Stored records
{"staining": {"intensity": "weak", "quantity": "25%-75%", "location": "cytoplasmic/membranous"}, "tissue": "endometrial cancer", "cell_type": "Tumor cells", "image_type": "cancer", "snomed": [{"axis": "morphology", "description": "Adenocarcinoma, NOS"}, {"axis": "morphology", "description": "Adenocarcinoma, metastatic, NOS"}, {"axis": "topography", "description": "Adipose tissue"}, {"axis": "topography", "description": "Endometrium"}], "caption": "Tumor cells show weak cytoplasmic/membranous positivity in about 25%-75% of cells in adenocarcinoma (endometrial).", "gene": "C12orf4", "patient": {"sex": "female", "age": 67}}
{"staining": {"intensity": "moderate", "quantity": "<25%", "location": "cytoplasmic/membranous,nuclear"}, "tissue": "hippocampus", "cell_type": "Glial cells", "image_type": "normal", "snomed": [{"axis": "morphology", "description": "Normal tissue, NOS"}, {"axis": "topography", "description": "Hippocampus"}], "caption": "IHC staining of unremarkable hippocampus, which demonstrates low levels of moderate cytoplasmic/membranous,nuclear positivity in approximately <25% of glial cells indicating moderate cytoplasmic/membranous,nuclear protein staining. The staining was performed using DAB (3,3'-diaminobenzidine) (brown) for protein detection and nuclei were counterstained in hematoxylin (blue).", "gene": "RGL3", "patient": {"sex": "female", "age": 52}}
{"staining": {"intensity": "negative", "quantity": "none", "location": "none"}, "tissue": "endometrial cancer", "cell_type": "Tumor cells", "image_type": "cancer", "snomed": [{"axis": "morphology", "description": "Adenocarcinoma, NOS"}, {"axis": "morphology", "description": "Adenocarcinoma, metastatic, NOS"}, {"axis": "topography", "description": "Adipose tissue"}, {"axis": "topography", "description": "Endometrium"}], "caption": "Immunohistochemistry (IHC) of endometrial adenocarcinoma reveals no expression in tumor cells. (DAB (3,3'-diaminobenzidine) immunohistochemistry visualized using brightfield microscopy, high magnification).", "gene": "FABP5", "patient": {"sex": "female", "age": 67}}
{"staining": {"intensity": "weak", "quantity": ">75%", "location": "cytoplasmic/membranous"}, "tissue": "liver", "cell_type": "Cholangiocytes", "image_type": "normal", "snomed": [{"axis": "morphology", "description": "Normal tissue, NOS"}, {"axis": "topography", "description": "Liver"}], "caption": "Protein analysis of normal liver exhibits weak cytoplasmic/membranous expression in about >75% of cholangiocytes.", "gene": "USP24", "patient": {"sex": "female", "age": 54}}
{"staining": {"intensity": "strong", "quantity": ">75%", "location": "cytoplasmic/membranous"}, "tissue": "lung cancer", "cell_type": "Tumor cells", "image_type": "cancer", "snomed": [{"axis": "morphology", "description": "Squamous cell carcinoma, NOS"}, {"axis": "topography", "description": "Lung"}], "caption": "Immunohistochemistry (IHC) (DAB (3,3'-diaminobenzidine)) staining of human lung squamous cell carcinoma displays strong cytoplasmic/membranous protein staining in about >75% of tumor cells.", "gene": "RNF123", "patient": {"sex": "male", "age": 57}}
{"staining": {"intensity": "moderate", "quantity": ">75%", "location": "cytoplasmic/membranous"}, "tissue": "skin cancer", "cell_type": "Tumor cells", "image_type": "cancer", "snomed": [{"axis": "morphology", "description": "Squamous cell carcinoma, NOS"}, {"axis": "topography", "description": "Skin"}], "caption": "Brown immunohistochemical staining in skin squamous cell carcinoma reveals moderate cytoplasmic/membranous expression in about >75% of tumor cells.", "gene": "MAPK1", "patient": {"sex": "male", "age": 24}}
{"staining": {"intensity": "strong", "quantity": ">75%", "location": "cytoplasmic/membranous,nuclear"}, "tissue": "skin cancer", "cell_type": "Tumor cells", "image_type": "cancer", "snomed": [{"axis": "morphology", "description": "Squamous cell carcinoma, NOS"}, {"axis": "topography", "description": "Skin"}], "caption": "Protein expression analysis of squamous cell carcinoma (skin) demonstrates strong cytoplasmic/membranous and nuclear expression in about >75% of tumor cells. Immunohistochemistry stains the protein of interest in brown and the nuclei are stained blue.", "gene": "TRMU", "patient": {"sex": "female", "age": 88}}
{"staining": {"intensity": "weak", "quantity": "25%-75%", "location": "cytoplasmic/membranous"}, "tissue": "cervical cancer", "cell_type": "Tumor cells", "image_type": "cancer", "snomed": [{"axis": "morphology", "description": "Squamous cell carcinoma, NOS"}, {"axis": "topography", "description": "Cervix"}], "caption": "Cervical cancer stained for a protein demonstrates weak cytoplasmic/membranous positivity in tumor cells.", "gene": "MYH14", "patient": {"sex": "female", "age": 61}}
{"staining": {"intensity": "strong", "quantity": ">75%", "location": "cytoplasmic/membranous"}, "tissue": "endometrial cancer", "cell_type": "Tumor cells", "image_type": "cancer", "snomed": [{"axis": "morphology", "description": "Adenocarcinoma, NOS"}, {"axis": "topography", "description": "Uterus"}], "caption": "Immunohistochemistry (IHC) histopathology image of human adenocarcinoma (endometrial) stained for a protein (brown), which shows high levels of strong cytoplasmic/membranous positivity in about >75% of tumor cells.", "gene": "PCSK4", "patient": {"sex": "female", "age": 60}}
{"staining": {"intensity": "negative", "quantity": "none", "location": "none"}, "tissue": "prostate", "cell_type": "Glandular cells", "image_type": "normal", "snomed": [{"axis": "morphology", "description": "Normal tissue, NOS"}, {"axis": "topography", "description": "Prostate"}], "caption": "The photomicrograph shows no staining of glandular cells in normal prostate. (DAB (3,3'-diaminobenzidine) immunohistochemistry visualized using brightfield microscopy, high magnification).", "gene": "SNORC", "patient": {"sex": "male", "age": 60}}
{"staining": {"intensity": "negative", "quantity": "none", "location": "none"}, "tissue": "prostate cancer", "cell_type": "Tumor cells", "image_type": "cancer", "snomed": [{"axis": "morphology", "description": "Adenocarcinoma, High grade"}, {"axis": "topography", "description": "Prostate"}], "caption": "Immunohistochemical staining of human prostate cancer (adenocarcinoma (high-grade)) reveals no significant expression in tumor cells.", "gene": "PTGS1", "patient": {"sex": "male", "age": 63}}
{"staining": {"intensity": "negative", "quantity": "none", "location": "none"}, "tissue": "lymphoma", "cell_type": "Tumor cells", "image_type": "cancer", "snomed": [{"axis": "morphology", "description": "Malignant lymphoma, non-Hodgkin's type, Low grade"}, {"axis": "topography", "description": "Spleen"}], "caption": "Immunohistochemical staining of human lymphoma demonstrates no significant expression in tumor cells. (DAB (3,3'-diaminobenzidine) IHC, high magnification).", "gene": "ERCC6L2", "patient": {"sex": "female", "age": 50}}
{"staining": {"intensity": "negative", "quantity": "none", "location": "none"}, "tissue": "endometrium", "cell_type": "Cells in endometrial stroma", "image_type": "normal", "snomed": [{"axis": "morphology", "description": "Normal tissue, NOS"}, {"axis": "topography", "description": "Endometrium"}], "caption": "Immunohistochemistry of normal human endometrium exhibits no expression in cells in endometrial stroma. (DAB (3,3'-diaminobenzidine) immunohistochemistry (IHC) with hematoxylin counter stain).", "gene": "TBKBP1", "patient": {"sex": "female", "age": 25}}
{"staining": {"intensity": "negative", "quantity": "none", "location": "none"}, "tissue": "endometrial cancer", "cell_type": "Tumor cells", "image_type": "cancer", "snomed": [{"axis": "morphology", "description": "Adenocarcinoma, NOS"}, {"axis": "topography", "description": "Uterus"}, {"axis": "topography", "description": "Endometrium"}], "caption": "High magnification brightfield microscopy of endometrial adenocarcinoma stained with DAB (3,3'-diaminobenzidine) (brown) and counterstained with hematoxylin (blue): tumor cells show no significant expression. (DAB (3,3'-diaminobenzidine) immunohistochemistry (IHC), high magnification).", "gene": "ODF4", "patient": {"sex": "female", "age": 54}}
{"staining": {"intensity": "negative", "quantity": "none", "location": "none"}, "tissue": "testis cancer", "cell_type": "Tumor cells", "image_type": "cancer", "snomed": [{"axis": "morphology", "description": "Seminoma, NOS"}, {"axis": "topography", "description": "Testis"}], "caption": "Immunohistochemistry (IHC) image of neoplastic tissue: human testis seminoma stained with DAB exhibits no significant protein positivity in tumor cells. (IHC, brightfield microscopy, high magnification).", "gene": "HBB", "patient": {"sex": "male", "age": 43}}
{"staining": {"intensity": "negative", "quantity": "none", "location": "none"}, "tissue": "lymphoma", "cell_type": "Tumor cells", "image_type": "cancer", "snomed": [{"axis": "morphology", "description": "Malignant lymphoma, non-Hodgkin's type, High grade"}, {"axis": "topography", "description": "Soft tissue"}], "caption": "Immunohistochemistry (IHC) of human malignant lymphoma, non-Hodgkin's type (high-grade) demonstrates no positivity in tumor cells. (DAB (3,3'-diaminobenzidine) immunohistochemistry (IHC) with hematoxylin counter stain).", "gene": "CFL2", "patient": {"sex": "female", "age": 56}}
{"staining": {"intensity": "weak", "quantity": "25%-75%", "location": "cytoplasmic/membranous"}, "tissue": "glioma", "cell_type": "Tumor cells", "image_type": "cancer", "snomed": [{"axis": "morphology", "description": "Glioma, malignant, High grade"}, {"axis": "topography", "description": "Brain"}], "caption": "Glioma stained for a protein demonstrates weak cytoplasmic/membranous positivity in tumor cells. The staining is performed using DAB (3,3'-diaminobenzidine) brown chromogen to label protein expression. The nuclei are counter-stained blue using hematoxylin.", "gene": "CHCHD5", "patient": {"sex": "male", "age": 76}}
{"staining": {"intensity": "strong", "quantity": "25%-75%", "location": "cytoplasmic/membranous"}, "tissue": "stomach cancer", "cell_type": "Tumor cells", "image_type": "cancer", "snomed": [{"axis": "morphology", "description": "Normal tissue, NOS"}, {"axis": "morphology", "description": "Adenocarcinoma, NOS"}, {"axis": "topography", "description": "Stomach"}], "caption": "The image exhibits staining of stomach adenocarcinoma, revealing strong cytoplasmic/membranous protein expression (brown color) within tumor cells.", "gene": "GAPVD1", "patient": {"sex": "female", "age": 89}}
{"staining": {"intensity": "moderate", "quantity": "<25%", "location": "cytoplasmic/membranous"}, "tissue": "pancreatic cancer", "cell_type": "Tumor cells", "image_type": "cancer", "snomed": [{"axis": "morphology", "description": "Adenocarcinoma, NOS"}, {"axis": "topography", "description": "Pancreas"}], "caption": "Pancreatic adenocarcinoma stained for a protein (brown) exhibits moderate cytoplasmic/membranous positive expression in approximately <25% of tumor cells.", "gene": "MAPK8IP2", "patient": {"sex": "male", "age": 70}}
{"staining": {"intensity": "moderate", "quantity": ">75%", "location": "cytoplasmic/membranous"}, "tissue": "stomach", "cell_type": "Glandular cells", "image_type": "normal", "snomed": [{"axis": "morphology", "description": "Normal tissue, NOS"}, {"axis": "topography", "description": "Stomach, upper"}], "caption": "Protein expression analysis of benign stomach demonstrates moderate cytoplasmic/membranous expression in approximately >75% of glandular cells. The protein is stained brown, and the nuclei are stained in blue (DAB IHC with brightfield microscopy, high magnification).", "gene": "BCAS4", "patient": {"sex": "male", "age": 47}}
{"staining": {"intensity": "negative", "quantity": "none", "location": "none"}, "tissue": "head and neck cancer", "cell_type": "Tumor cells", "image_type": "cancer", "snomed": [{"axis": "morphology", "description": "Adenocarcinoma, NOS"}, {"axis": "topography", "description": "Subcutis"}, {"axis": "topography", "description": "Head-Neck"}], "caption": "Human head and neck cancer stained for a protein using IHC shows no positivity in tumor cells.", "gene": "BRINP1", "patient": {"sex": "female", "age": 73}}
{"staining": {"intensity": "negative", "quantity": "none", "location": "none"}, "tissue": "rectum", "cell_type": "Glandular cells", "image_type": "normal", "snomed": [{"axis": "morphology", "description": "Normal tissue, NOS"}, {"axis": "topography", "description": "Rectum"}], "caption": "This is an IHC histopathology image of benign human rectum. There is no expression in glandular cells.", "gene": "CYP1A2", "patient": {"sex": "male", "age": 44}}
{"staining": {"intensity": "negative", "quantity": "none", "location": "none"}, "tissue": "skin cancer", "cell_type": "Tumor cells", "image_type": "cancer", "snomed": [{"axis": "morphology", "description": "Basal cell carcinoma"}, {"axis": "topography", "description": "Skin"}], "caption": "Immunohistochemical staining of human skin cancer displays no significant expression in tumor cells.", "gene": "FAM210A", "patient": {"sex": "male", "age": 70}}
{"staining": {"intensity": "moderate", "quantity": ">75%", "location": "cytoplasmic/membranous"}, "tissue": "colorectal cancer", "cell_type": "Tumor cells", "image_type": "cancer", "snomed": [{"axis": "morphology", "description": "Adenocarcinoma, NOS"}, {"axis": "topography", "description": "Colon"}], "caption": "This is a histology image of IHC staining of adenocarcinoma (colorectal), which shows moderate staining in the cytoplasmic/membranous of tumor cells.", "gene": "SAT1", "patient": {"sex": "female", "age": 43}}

## [Task goal]
Given the data above, transcribe exactly the lines from the one containing "staining of unremarkable" down to the one containing "(IHC) of endometrial", and no others.

## [Your solution]
{"staining": {"intensity": "moderate", "quantity": "<25%", "location": "cytoplasmic/membranous,nuclear"}, "tissue": "hippocampus", "cell_type": "Glial cells", "image_type": "normal", "snomed": [{"axis": "morphology", "description": "Normal tissue, NOS"}, {"axis": "topography", "description": "Hippocampus"}], "caption": "IHC staining of unremarkable hippocampus, which demonstrates low levels of moderate cytoplasmic/membranous,nuclear positivity in approximately <25% of glial cells indicating moderate cytoplasmic/membranous,nuclear protein staining. The staining was performed using DAB (3,3'-diaminobenzidine) (brown) for protein detection and nuclei were counterstained in hematoxylin (blue).", "gene": "RGL3", "patient": {"sex": "female", "age": 52}}
{"staining": {"intensity": "negative", "quantity": "none", "location": "none"}, "tissue": "endometrial cancer", "cell_type": "Tumor cells", "image_type": "cancer", "snomed": [{"axis": "morphology", "description": "Adenocarcinoma, NOS"}, {"axis": "morphology", "description": "Adenocarcinoma, metastatic, NOS"}, {"axis": "topography", "description": "Adipose tissue"}, {"axis": "topography", "description": "Endometrium"}], "caption": "Immunohistochemistry (IHC) of endometrial adenocarcinoma reveals no expression in tumor cells. (DAB (3,3'-diaminobenzidine) immunohistochemistry visualized using brightfield microscopy, high magnification).", "gene": "FABP5", "patient": {"sex": "female", "age": 67}}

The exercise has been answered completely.